Speaking language of emotion

Published Jan 21, 2014

Share

WHEN we meet in the Fugard Theatre foyer, actor Mbulelo Grootboom ( pictured) is listening to Meshell Ndegeocello – he likes her music because of the way she expresses emotion.

An intensely private person, Grootboom isn’t one to hold court in a public forum or display his feelings overly much.

He hesitates to call what he does acting, instead trying to make a connection with the character he is called on to portray and then trying to figure out how that person would react in a specific situation.

Currently to be seen on TV screens in e.tv’s Traffic, the Fleur du Cap winner has several TV and film roles to his credit, such as White Wedding, Montana, Stokvel, Treknet and Forced Love, but is equally at home on stage. He won the Best Supporting Actor Fleur du Cap for Just Business last year and has worked with Dame Janet Suzman at the Royal Shakespeare Company in Stratford-Upon-Avon, on The Suitcase with James Ngcobo at the Baxter and with Claire Stopford on Reach.

Grootboom is in rehearsals for Athol Fugard’s latest play, Playland, which will start with previews this week and then be part of the Suidoosterfees.

Playland has been translated into Afrikaans by Saartjie Botha, is directed by Albert Maritz, co-stars Albert Pretorius and is set on New Year’s Eve, 1990.

Grootboom’s character is an ex-Swapo soldier and night watchman named Martinus Zoeloe, who now works at an amusement park, but harbours some deep dark secrets.

Zoeloe encounters a slightly inebriated patron – an ex-soldier named Gideon le Roux – who has an ulterior motive in visiting the park.

While he has never worked as a night watchman, Grootboom approached the character as a man in love – the deep, dark secret is tied up with this – and wondered aloud how he would react in a similar situation.

“When I’m angry, that is when I show emotion and, yes, I could be a danger to others or myself,” said Grootboom.

The Afrikaans play contains many monologues, which is testing his language skills, but Grootboom is particular grateful to the two Alberts, as he calls his fellow actor and the director.

“I’ve learnt a lot from them about the language and its intricacies.
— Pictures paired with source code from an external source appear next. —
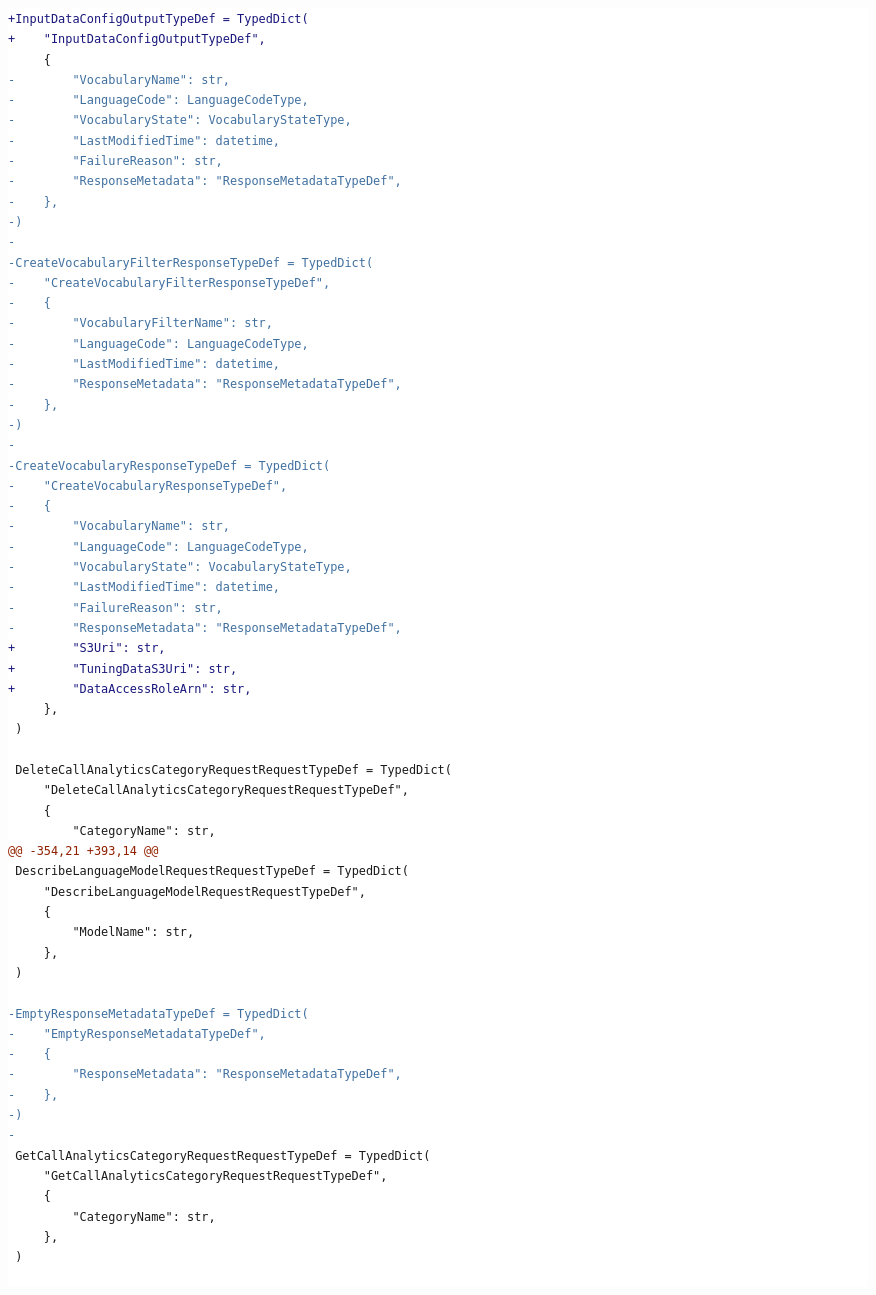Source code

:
 ```diff
+InputDataConfigOutputTypeDef = TypedDict(
+    "InputDataConfigOutputTypeDef",
     {
-        "VocabularyName": str,
-        "LanguageCode": LanguageCodeType,
-        "VocabularyState": VocabularyStateType,
-        "LastModifiedTime": datetime,
-        "FailureReason": str,
-        "ResponseMetadata": "ResponseMetadataTypeDef",
-    },
-)
-
-CreateVocabularyFilterResponseTypeDef = TypedDict(
-    "CreateVocabularyFilterResponseTypeDef",
-    {
-        "VocabularyFilterName": str,
-        "LanguageCode": LanguageCodeType,
-        "LastModifiedTime": datetime,
-        "ResponseMetadata": "ResponseMetadataTypeDef",
-    },
-)
-
-CreateVocabularyResponseTypeDef = TypedDict(
-    "CreateVocabularyResponseTypeDef",
-    {
-        "VocabularyName": str,
-        "LanguageCode": LanguageCodeType,
-        "VocabularyState": VocabularyStateType,
-        "LastModifiedTime": datetime,
-        "FailureReason": str,
-        "ResponseMetadata": "ResponseMetadataTypeDef",
+        "S3Uri": str,
+        "TuningDataS3Uri": str,
+        "DataAccessRoleArn": str,
     },
 )
 
 DeleteCallAnalyticsCategoryRequestRequestTypeDef = TypedDict(
     "DeleteCallAnalyticsCategoryRequestRequestTypeDef",
     {
         "CategoryName": str,
@@ -354,21 +393,14 @@
 DescribeLanguageModelRequestRequestTypeDef = TypedDict(
     "DescribeLanguageModelRequestRequestTypeDef",
     {
         "ModelName": str,
     },
 )
 
-EmptyResponseMetadataTypeDef = TypedDict(
-    "EmptyResponseMetadataTypeDef",
-    {
-        "ResponseMetadata": "ResponseMetadataTypeDef",
-    },
-)
-
 GetCallAnalyticsCategoryRequestRequestTypeDef = TypedDict(
     "GetCallAnalyticsCategoryRequestRequestTypeDef",
     {
         "CategoryName": str,
     },
 )
 
```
I’m really blessed to be able to work in three languages,” the actor said.

Growing up in Graaff Reinet, Grootboom learnt to speak both his mother tongue, Xhosa, and the dominant language spoken in the area – Afrikaans – with almost equal facility.

Throw in the English of school – and university since he graduated from UCT with a BA in theatre and performance – and he code-switches like so many of his fellow South Africans born in 1983.
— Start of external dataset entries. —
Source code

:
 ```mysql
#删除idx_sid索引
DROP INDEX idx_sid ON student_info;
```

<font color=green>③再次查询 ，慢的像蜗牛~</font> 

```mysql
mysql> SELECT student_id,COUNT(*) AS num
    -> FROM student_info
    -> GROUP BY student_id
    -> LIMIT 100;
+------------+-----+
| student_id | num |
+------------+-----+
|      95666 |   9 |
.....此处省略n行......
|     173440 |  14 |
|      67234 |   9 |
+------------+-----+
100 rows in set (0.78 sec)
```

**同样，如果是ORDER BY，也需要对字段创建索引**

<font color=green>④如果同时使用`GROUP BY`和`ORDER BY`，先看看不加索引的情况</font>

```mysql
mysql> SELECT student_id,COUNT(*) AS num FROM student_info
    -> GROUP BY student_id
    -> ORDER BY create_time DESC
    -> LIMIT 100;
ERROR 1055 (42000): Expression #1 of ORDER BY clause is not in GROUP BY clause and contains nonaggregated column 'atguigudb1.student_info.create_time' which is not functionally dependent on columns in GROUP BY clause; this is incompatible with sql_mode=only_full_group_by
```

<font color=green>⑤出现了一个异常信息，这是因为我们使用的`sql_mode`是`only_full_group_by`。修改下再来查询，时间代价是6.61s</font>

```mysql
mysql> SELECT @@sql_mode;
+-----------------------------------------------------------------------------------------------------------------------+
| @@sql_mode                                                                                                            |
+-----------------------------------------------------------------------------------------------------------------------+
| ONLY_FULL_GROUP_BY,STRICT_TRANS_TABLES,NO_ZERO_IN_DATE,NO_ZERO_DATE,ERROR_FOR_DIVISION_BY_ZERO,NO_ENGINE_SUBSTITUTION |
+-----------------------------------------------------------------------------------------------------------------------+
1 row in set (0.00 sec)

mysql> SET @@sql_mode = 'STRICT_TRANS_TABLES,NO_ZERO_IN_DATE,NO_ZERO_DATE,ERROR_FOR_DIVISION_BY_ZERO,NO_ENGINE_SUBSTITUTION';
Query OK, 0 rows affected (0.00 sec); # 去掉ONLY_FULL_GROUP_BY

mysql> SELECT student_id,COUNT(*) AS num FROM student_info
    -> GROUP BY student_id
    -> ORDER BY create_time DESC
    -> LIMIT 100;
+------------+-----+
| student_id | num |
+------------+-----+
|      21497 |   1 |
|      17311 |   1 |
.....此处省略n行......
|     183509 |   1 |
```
He loves speaking Afrikaans because of its emotional intensity, expressiveness and guttural explosiveness, so similar to Xhosa.

“Even though you’re telling the story of yesterday, you’re right there,” he describes how his Playland character tries to explain his actions.

While his first language – the language he dreams in – is Xhosa, his Playland character’s first language is Afrikaans. This means he has had to rethink how the character reacts to how he is spoken to.

Here is when reacting on the emotional level becomes so important: “Everyone has emotions, we all get scared, that’s the basis from which I am working.”

Rehearsals have been going for two weeks and the set is being finished – it being an amusement park, the night watchman’s room is festooned with all manner of broken parts, bits and bobs.

Still, Grootboom cannot rely on props alone to create the world for the audience: “There are two people from different spectrums on stage, which you see without it being said.

“The way they react to each other, that shows where they come from.”

Grootboom’s character is older and expects to be treated in a certain way, while Maritz’s character also has certain expectations, it being 1990 when things in South Africa were very different to what they are now.

In the end, though, Grootboom says the story is about recon- ciliation and redemption, which comes at the price of having to bare all thoughts and emotions, on the part of both characters.

 

•  Playland runs at The Fugard Theatre, Caledon Street, from Thursday to February 15. R120 to R150 at Computicket.